**Fragmento seleccionado:**
-------
La primera consideración previa a nuestra propuesta de práctica de contacto proviene del reconocimiento del lugar que éste ocupa en el conjunto del entrenamiento. Lo mismo que hemos planteado que una sesión de tai chi chuan no está definida por el uso de unas técnicas u otras, sino por su sensibilidad con respecto al ciclo taichi (465), decimos ahora que no es posible entender, profundizar y sacar el provecho que implica esta práctica sin colocar el trabajo de contacto en el centro de la misma.

El contacto no es, tanto como lo son la entrada, el fa jin o la forma, una parte del ciclo, sino un elemento central que puede y debe ser utilizado en todos los momentos del mismo. La práctica en solitario y el trabajo con un compañero son justamente las dos maneras en que hacemos todo el entrenamiento. El contraste de las vivencias en ambas situaciones las enriquecen y alimentan mutuamente («cuando estés solo debes trabajar como si estuvieses con un compañero; cuando estés con un compañero, como si estuvieras solo» es la conocida máxima que habla del sentido de esta interacción). Si sólo somos capaces de mantener y acrecentar la atención cuando trabajamos con un compañero, como ocurre en tantos sistemas más enfocados a la lucha, nos perdemos una mitad. Pero en el caso de la práctica del tai chi chuan, lo habitual suele ser lo contrario: la resistencia y la incomprensión del trabajo compartido y la dedicación casi exclusiva al trabajo en soledad (466).
-------
**Extracto de datos:**
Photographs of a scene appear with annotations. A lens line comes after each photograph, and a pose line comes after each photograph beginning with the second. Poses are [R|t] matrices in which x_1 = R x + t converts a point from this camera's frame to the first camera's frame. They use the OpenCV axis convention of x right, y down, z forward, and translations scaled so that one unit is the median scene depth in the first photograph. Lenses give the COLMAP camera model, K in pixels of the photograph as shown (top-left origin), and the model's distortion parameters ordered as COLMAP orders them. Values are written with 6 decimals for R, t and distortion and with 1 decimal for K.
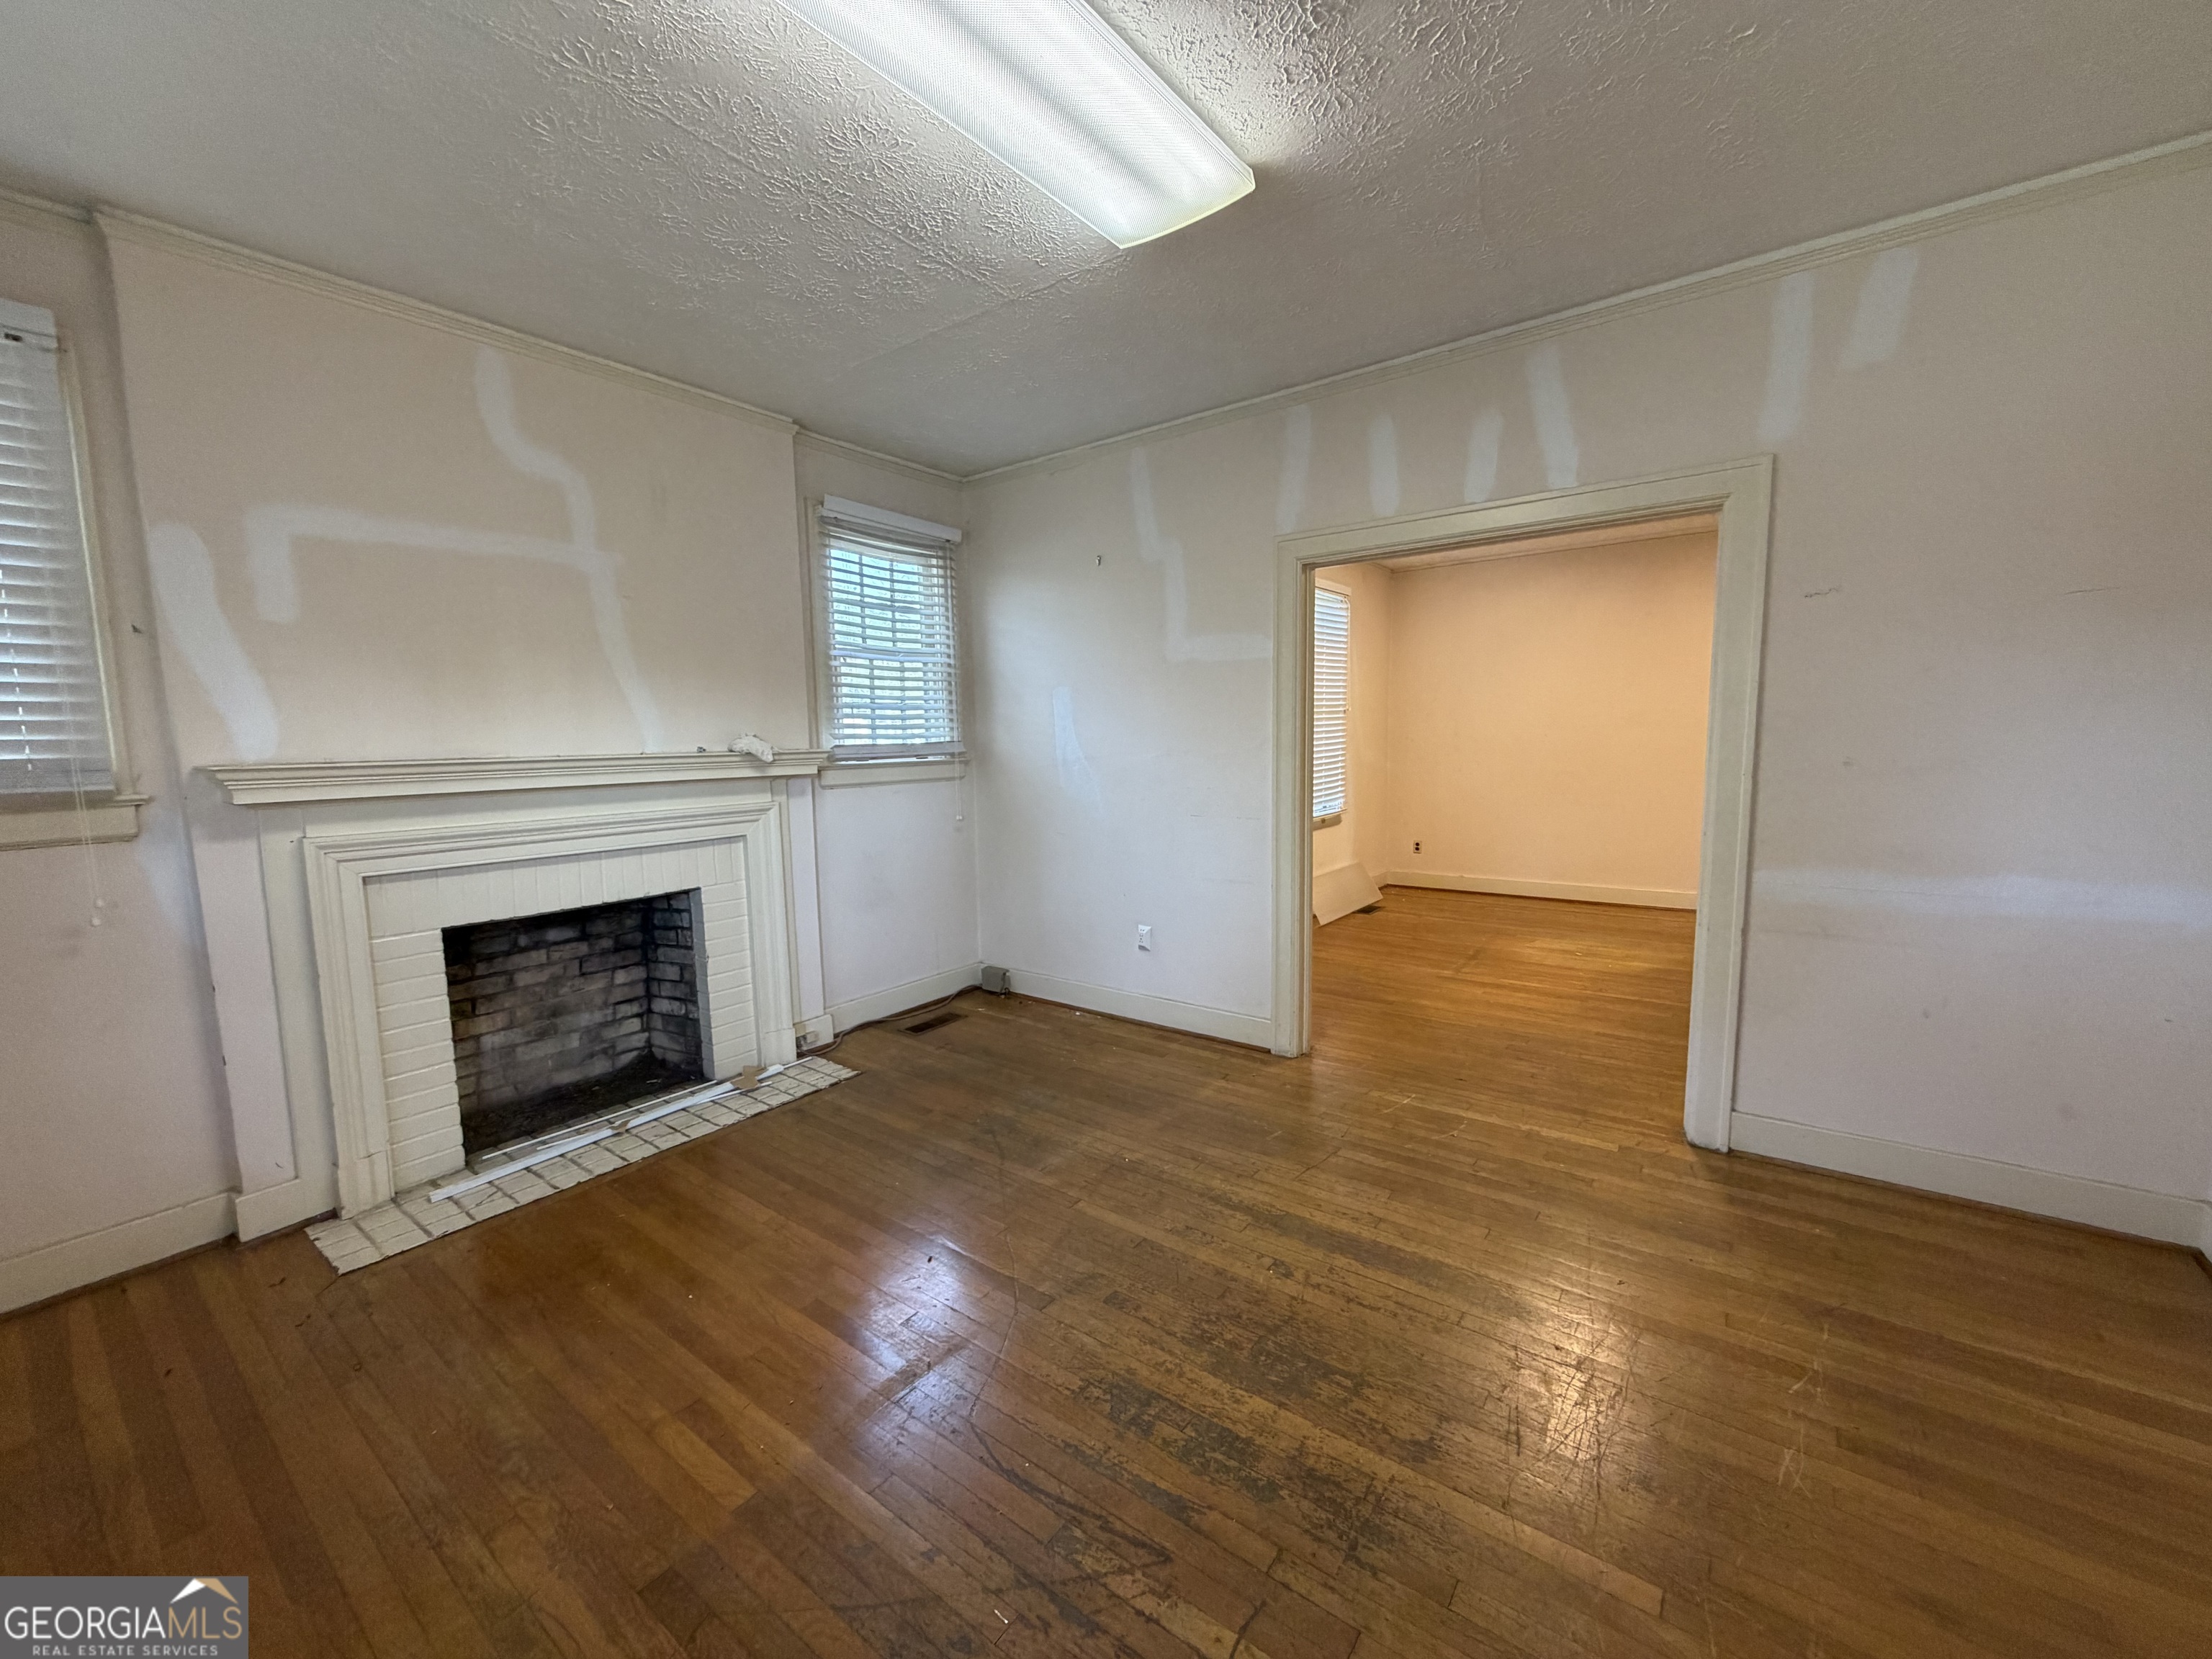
lens RADIAL K [[880.4, 0, 1110.0], [0, 880.4, 830.7], [0, 0, 1]] dist [0.000104, -0.000432]
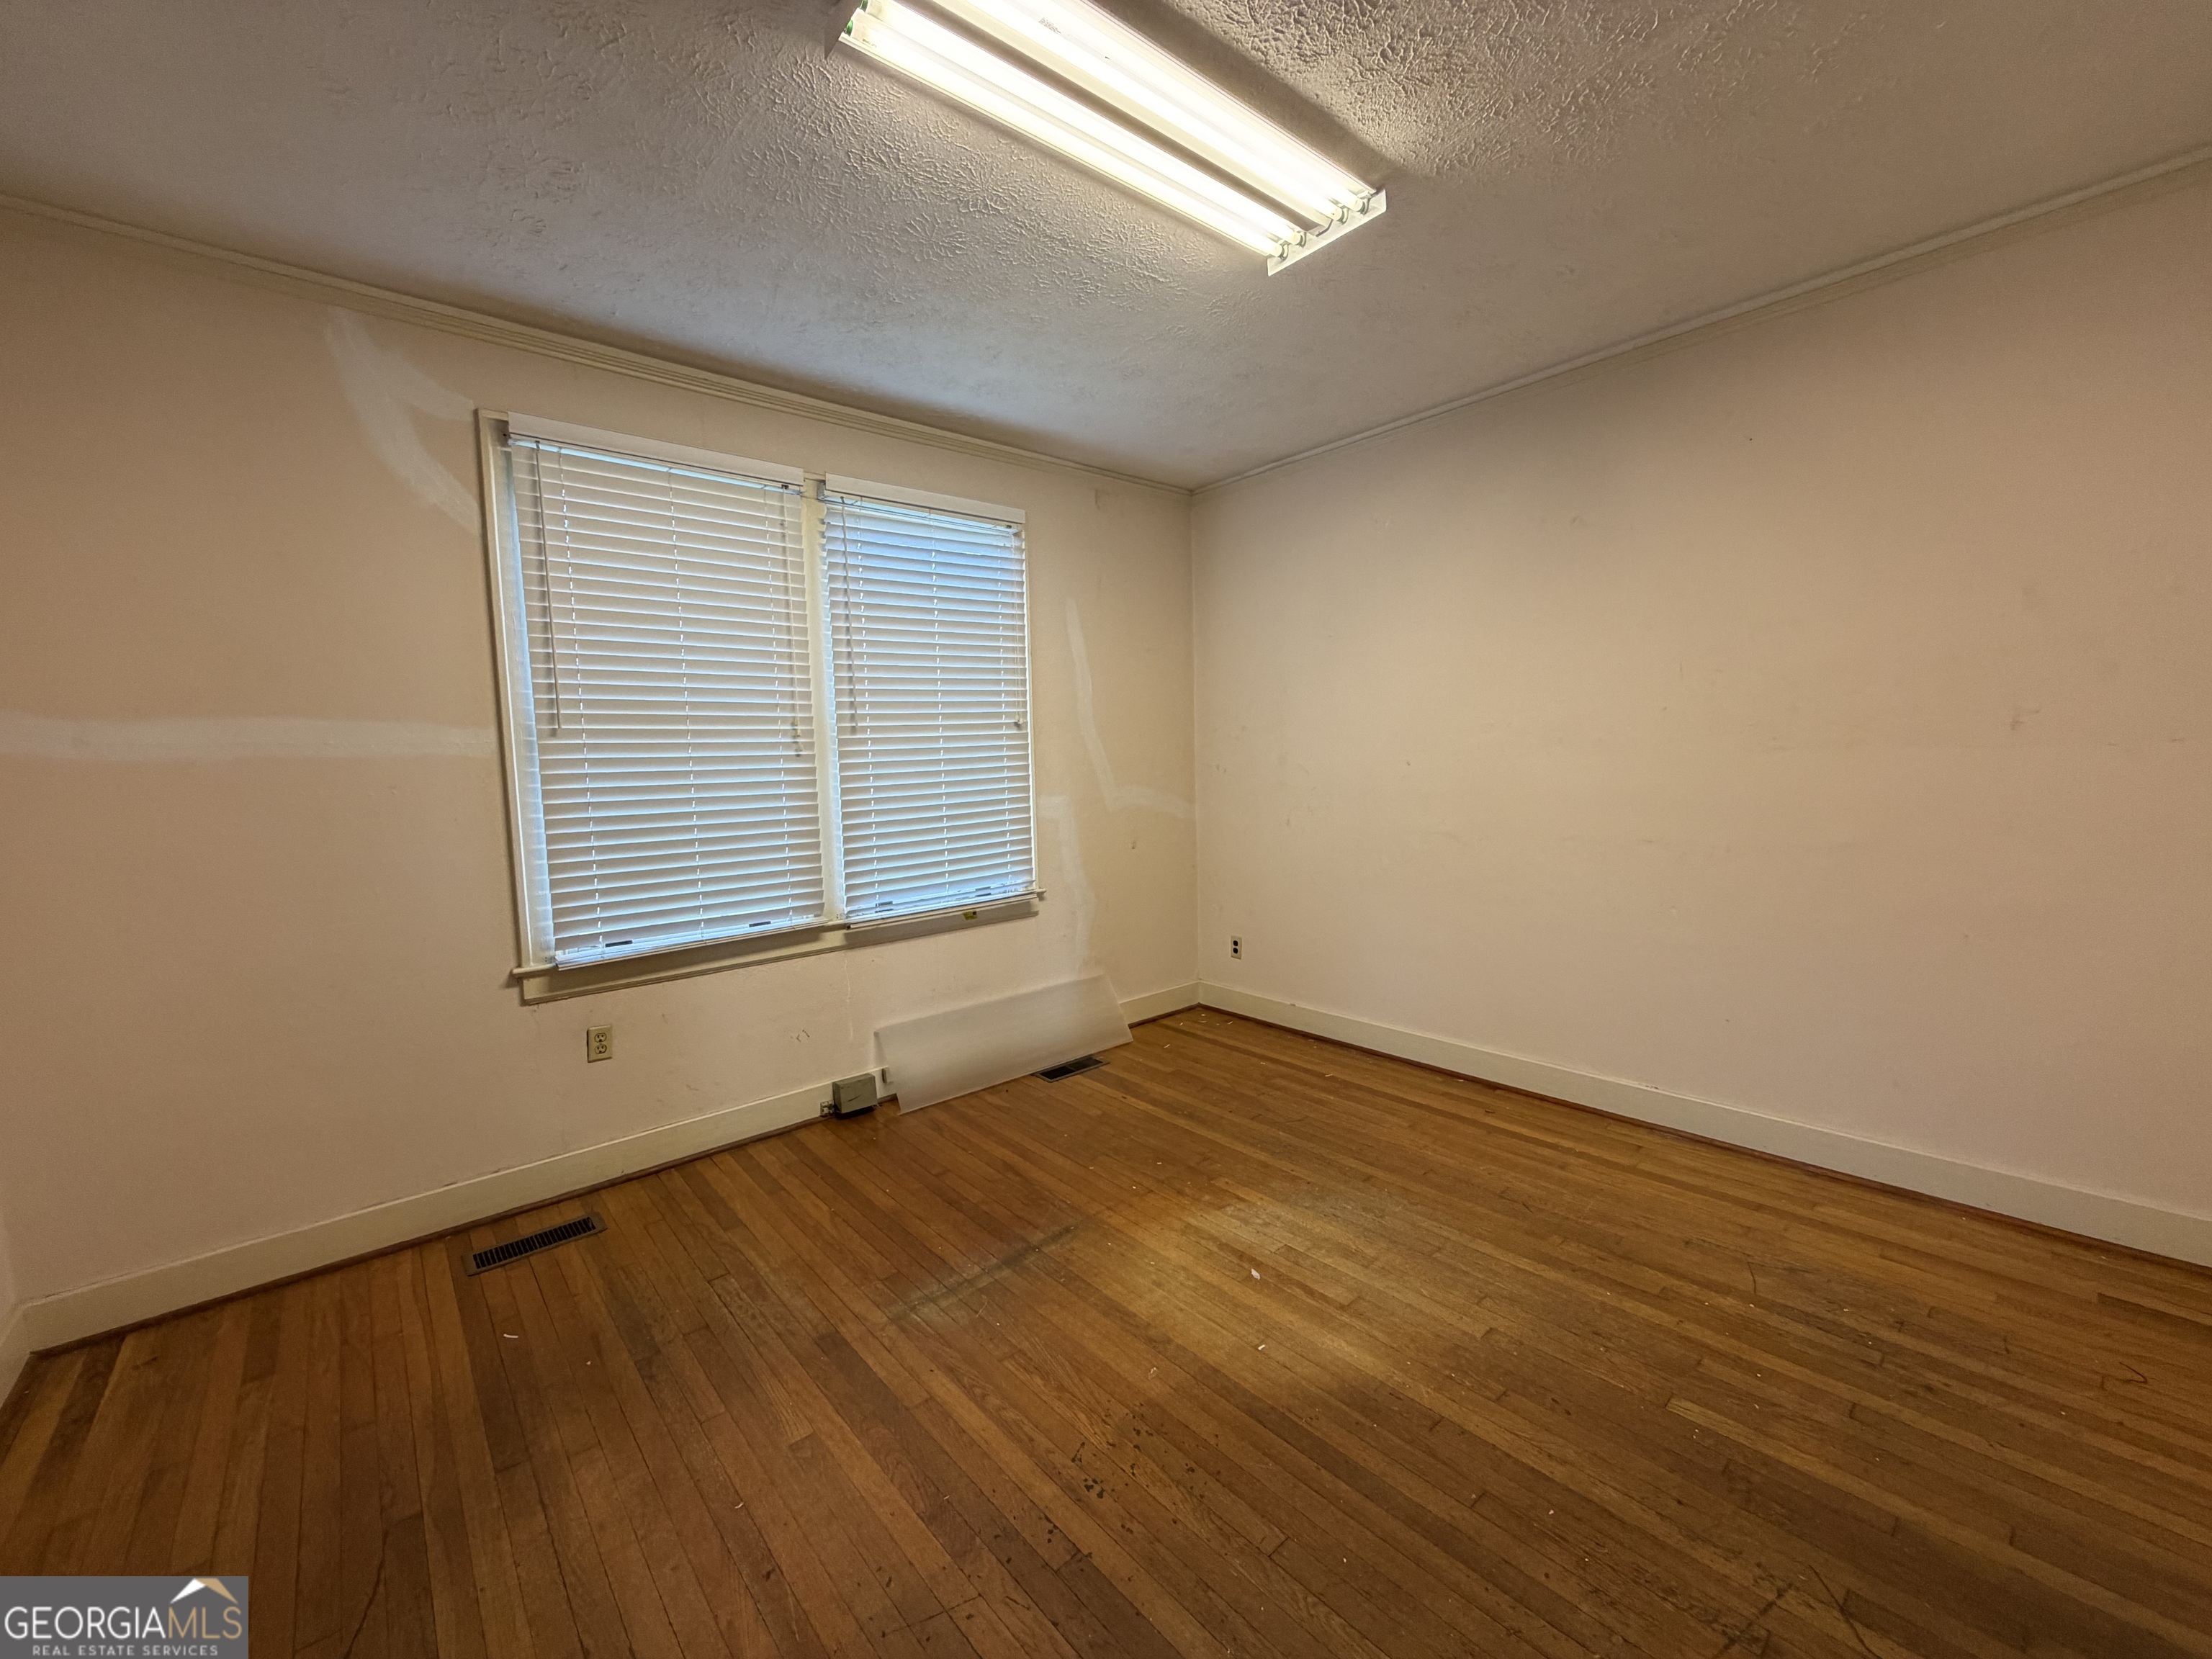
lens RADIAL K [[880.4, 0, 1100.9], [0, 880.4, 821.8], [0, 0, 1]] dist [0.000104, -0.000432]
pose [[0.975125, -0.007050, -0.221542, 0.594180], [-0.001900, 0.999191, -0.040162, -0.063383], [0.221646, 0.039584, 0.974324, 0.604270]]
-------
**Tareas y ejercicios:**
1: Extrae del fragmento sobre el tai chi chuan, sin cambiar nada, el pasaje que se abre con las palabras que contienen "La primera consideración" y se cierra con "de la misma.".
2: Responde, por favor, estas preguntas a partir del fragmento sobre el tai chi chuan:
(a) ¿Por qué está definida una sesión de tai chi chuan, según el fragmento?
(b) ¿Cuáles son las dos maneras en que se hace todo el entrenamiento?
(c) ¿Qué suele ser lo habitual en la práctica del tai chi chuan?
3: Prosigue el fragmento sobre el tai chi chuan a partir de su última oración.
El material no hace falta para resolver ninguno de los ejercicios.

**Respuestas del ejercicio:**
1:
La primera consideración previa a nuestra propuesta de práctica de contacto proviene del reconocimiento del lugar que éste ocupa en el conjunto del entrenamiento. Lo mismo que hemos planteado que una sesión de tai chi chuan no está definida por el uso de unas técnicas u otras, sino por su sensibilidad con respecto al ciclo taichi (465), decimos ahora que no es posible entender, profundizar y sacar el provecho que implica esta práctica sin colocar el trabajo de contacto en el centro de la misma.

2:
(a) Por su sensibilidad con respecto al ciclo taichi, no por el uso de unas técnicas u otras.
(b) La práctica en solitario y el trabajo con un compañero.
(c) La resistencia y la incomprensión del trabajo compartido y la dedicación casi exclusiva al trabajo en soledad.

3:
Sin duda, estos dos elementos (el trabajo con el ciclo y la función del contacto) son los constituyentes que definen lo que para nosotros es el tai chi chuan. Y no tanto por razones de origen y naturaleza. Aunque estas razones avalan nuestro criterio, son secundarias frente a las que se refieren a su sentido actual y su utilidad en los momentos que nos toca vivir. Hemos aclarado desde las primeras páginas que no tenemos ningún interés en reivindicar esencias o linajes, pero la necesidad en insistir en la naturaleza fundamental del trabajo de contacto es también indicador del grado de dilución en la comprensión de lo que el tai chi chuan ha sido y es.

Tras todo lo dicho hasta aquí sobre el lugar del cuerpo, la energía/emoción como puente entre cuerpo y mente, y la agresión, no extrañará a nadie que comencemos a hablar de las formas de contacto en la práctica del tai chi chuan como propuestas e intentos atravesados por su propias paradojas. Será la capacidad de vivenciar y gestionar tales paradojas lo que va a convertir la experimentación del contacto agresivo en algo interesante y útil. En caso contrario, cuando estas paradojas se viven como irresolubles -meras contradicciones-, el contacto marcial que aquí proponemos se sentirá como una imposibilidad: tanto cuando nuestra sensibilidad haga imposible ningún rendimiento positivo a algo que se vive como invasión, peligro y brutalidad o, desde el extremo opuesto, en los casos en que nuestras tendencias patológicas propician tal contacto como alimento, justificación o exaltación de las mismas.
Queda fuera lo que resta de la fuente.